Previously, doctors thought eosinophilic esophagitis symptoms were caused by gastroesophageal reflux disease (GERD), but they now recognize it as a distinct condition with very different causes. Eosinophilic esophagitis is an allergic reaction in which the lining of your esophagus reacts to allergens, such as food or pollen.

Eosinophils are a normal type of white blood cells present in your digestive tract, but in eosinophilic esophagitis they multiply in your esophagus. The eosinophils produce a protein that causes inflammation, which can lead to scarring, narrowing and formation of excessive fibrous tissue in the lining of your esophagus. As a result, you may have difficulty swallowing (dysphagia) or have food become stuck when you swallow (impaction), as well as other symptoms.

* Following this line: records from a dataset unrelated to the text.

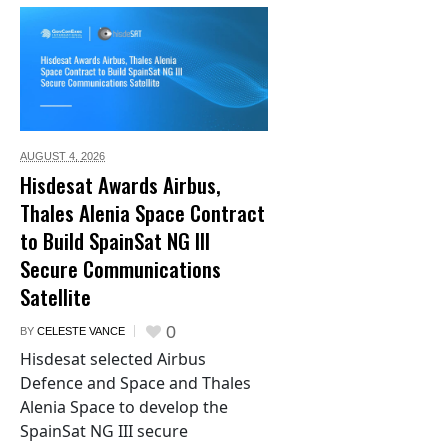
AUGUST 4,
2026
Hisdesat Awards Airbus,
Thales Alenia Space Contract
to Build SpainSat NG III
Secure Communications
Satellite
0
BY
CELESTE VANCE
Hisdesat selected Airbus
Defence and Space and Thales
Alenia Space to develop the
SpainSat NG III secure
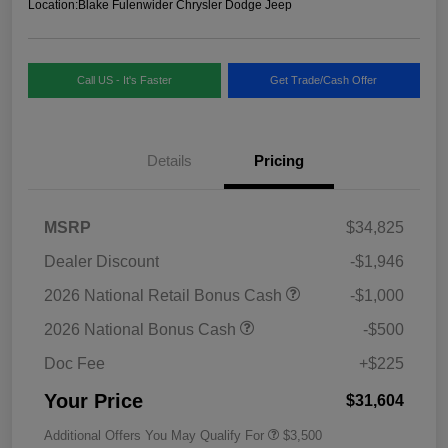
Location:
Blake Fulenwider Chrysler Dodge Jeep
Call US - It's Faster
Get Trade/Cash Offer
Details
Pricing
MSRP
$34,825
Dealer Discount
-$1,946
2026 National Retail Bonus Cash
-$1,000
2026 National Bonus Cash
-$500
Doc Fee
+$225
Your Price
$31,604
Additional Offers You May Qualify For
$3,500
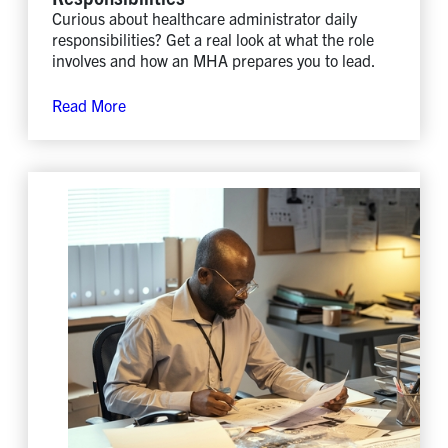
Curious about healthcare administrator daily
responsibilities? Get a real look at what the role
involves and how an MHA prepares you to lead.
Read More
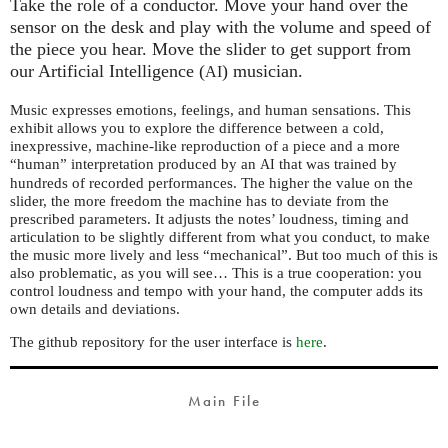
Take the role of a conductor. Move your hand over the
sensor on the desk and play with the volume and speed of
the piece you hear. Move the slider to get support from
our Artificial Intelligence (
) musician.
AI
Music expresses emotions, feelings, and human sensations. This
exhibit allows you to explore the difference between a cold,
inexpressive, machine-like reproduction of a piece and a more
“human” interpretation produced by an
that was trained by
AI
hundreds of recorded performances. The higher the value on the
slider, the more freedom the machine has to deviate from the
prescribed parameters. It adjusts the notes’ loudness, timing and
articulation to be slightly different from what you conduct, to make
the music more lively and less “mechanical”. But too much of this is
also problematic, as you will see… This is a true cooperation: you
control loudness and tempo with your hand, the computer adds its
own details and deviations.
The github repository for the user interface is
here
.
Main File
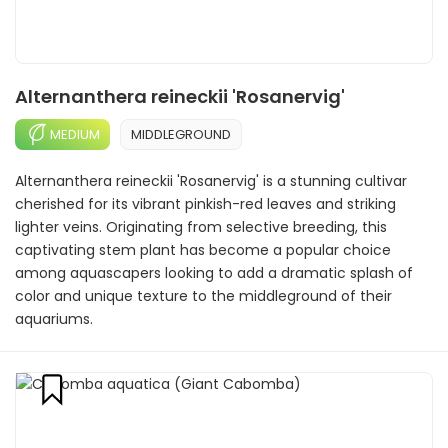
Alternanthera reineckii 'Rosanervig'
MEDIUM
MIDDLEGROUND
Alternanthera reineckii 'Rosanervig' is a stunning cultivar
cherished for its vibrant pinkish-red leaves and striking
lighter veins. Originating from selective breeding, this
captivating stem plant has become a popular choice
among aquascapers looking to add a dramatic splash of
color and unique texture to the middleground of their
aquariums.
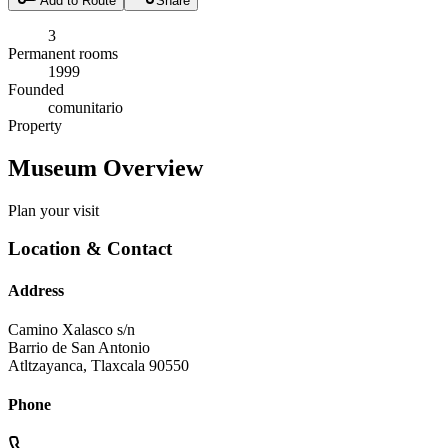
Add to Route
Share
3
Permanent rooms
1999
Founded
comunitario
Property
Museum Overview
Plan your visit
Location & Contact
Address
Camino Xalasco s/n
Barrio de San Antonio
Atltzayanca
,
Tlaxcala
90550
Phone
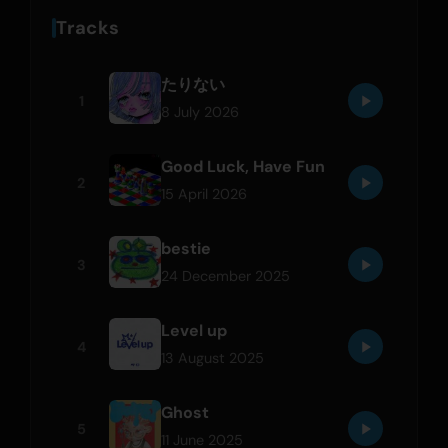
Tracks
たりない
1
8 July 2026
Good Luck, Have Fun
2
15 April 2026
bestie
3
24 December 2025
Level up
4
13 August 2025
Ghost
5
11 June 2025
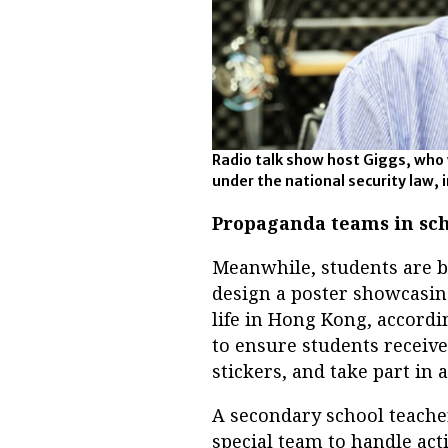
Radio talk show host Giggs, who
under the national security law, 
Propaganda teams in sch
Meanwhile, students are b
design a poster showcasing
life in Hong Kong, accordin
to ensure students receiv
stickers, and take part in 
A secondary school teacher
special team to handle acti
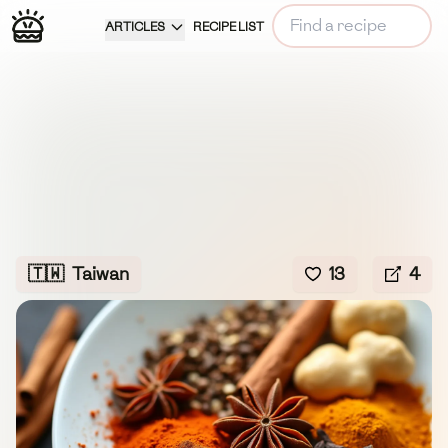
ARTICLES
RECIPE LIST
🇹🇼
Taiwan
13
4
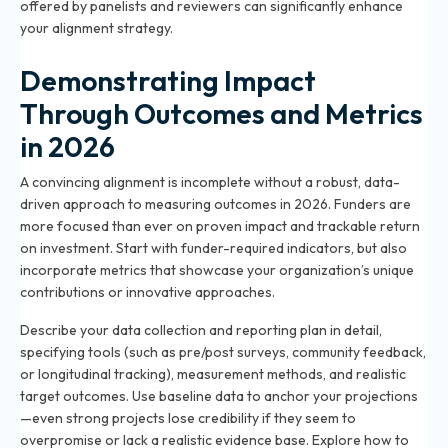
offered by panelists and reviewers can significantly enhance
your alignment strategy.
Demonstrating Impact
Through Outcomes and Metrics
in 2026
A convincing alignment is incomplete without a robust, data-
driven approach to measuring outcomes in 2026. Funders are
more focused than ever on proven impact and trackable return
on investment. Start with funder-required indicators, but also
incorporate metrics that showcase your organization’s unique
contributions or innovative approaches.
Describe your data collection and reporting plan in detail,
specifying tools (such as pre/post surveys, community feedback,
or longitudinal tracking), measurement methods, and realistic
target outcomes. Use baseline data to anchor your projections
—even strong projects lose credibility if they seem to
overpromise or lack a realistic evidence base. Explore
how to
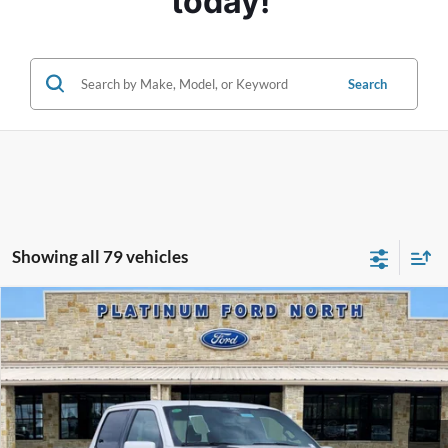
today! 
Search
Showing all 79 vehicles
Compare Vehicle
$76,495
2025
Ford F-150
Platinum
PLATINUM PRICE
Special Offer
VIN:
1FTFW7L84SFB52205
Stock:
Q250696
Model:
W7L
More
Ext.
Int.
In Stock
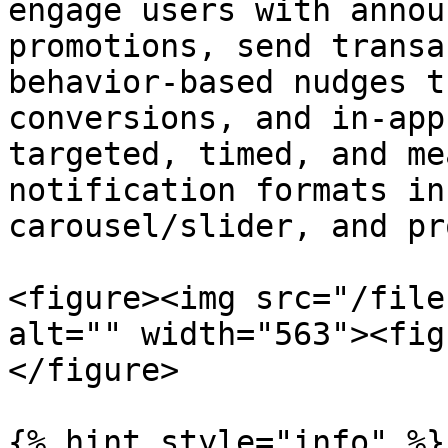
engage users with annou
promotions, send transa
behavior-based nudges t
conversions, and in-app
targeted, timed, and me
notification formats in
carousel/slider, and pr
<figure><img src="/file
alt="" width="563"><fig
</figure>

{% hint style="info" %}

People with eosinophilic esophagitis may also have food allergies, environmental allergies, asthma, atopic dermatitis or chronic respiratory disease. Doctors also think some people are genetically more likely than others to develop eosinophilic esophagitis.

There has been a significant increase in numbers of people diagnosed with eosinophilic esophagitis in the past decade. At first researchers thought this was due to the increase in awareness among doctors and greater availability of upper endoscopy. However, studies now suggest that the disease is becoming increasingly common, parallel to the increase in asthma and allergy.